ウェットorドライの思考から「ウェット&ドライ」へ

大半のバイオ研究者の共通の願いとして、「データに埋もれている生命現象をより精緻に理解すること」があるでしょう。そのためには、多くのデータを収集したうえで正確かつ効率的な解析が必要になります。

次世代シーケンサ(NGS)の登場はウェット系の研究者が扱えるデータを格段に増加させました。従来の方法では1~96個のDNAを同時に処理するのが限界でしたが、NGSでは1回で数千億もの塩基情報を得られます。そして同時に、得た膨大な情報をいかに扱うかにドライ系研究者は精力を傾けてきました。

テクノロジーの発展に伴う両者の取り組みの結果、バイオインフォマティクスは急速な発展を遂げてきたといえるでしょう。バイオ研究の発展はウェットかドライのどちらかの領域だけで成し遂げられてきたわけではなく、両者の融合によって実現できたといえます。

今後、両者の素養を兼ね備えたハイブリット型の研究者になることが、これまで以上に求められてくるでしょう。これからは「ウェットorドライ」ではなく、「ウェット&ドライ」の意識が重要になります。

採用ニーズは「ウェット→ドライ」への移行傾向にある

現在、ウェット系を中心に活躍しているバイオ系研究者も、バイオインフォマティクスに関する学びや知見の向上において目を向けるべきタイミングを迎えています。「ウェットオンリー」から「ウェット&ドライ」を意識する上でも、まずはドライ領域の基礎となるプログラミング言語を学び始めるのも良いかもしれません。

これまでウェット系研究を続けてきた方にとってプログラミング言語の学習は敷居が高く、自身の研究を続けながら時間を確保するのが難しいと思われるかもしれません。しかし、難易度が高いと言われるC言語を中心としたコンパイラ言語だけでなく、RubyやPythonなど、初心者でも直感的に分かりやすいインタプリタ言語のニーズが高まっており、インターネット上でもたくさんの情報を収集できます。

バイオ研究者としてウェットとドライの二刀流を目指すなら、インタプリタ言語を習得するだけでも大きなアドバンテージになりますし、転職市場においても大きな武器となるでしょう。

ラボにおけるニーズは「ドライ+ウェット」の浸透も

バイオインフォマティクス市場の拡大、ドライ系求人の増加など、ドライ系ニーズの高まりがある一方、増加傾向にあるのはドライ一辺倒とは限りません。ドライ研究が発展する中で、ウェット系のラボを併設する取り組みも増えています。

実際にレンタルラボ(賃貸ラボ)というオフィス機能とラボ機能(実験施設)が⼀体化された賃貸施設も増えてきており、企業側としても融合におけるシナジーやオープンイノベーションの活性化に期待している傾向にあることが伺えます。

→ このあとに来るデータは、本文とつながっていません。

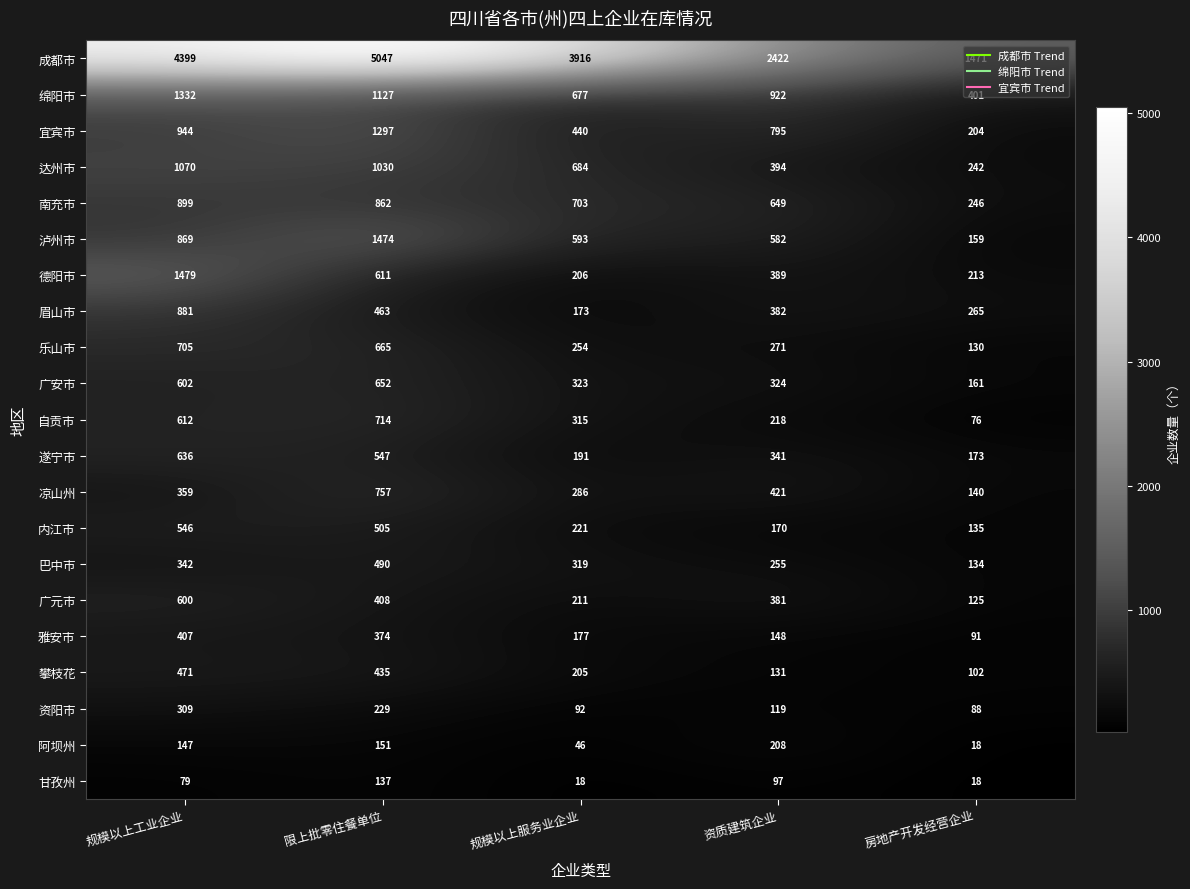

How many distinct data groups are displayed?

21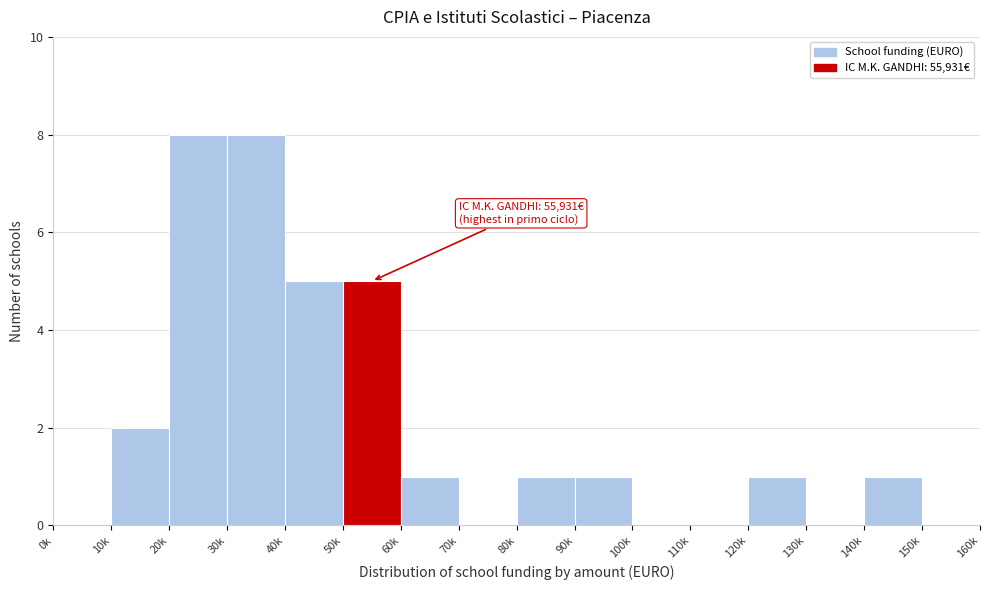

Reading left to right, transcribe all the data shown in this chart.

0k=0	10k=2	20k=8	30k=8	40k=5	50k=5	60k=1	70k=0	80k=1	90k=1	100k=0	110k=0	120k=1	130k=0	140k=1	150k=0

また、実験施設は大きく分けて企業内の自社ラボ、大学内の研究施設である大学ラボ、そして、賃貸オフィスのようにレンタルできるレンタルラボです。近年、注目されているのがレンタルラボで、特にスタートアップのように十分な資金がなく自社ラボを持てない企業に利用されています。

レンタルラボのメリットは、オフィス機能とウェット系施設が併設されたものがあることや、コストを抑えた研究ができるだけでなく、事業支援のサポートを行っていたり、企業間で交流できたりする点です。

「ウェット&ドライ」の融合がバイオ発展に不可欠

【Wet Dry バイオインフォマティクス のまとめ】
・バイオ研究は大きくウェットとドライに分類される
・ウェットとドライは対比関係から共闘関係に
・時代のニーズに合わせた柔軟な研究スタイルが重要に

バイオ研究は大きくウェットとドライに分類されますが、双方は対比関係ではなく、共闘関係としての意識が重要です。両者の融合によりバイオ研究はさらなる発展が予測されます。

バイオ系研究のトレンドを踏まえると、バイオ研究者はどちらの素養も兼ね備えたハイブリット型になることが重要だと言えます。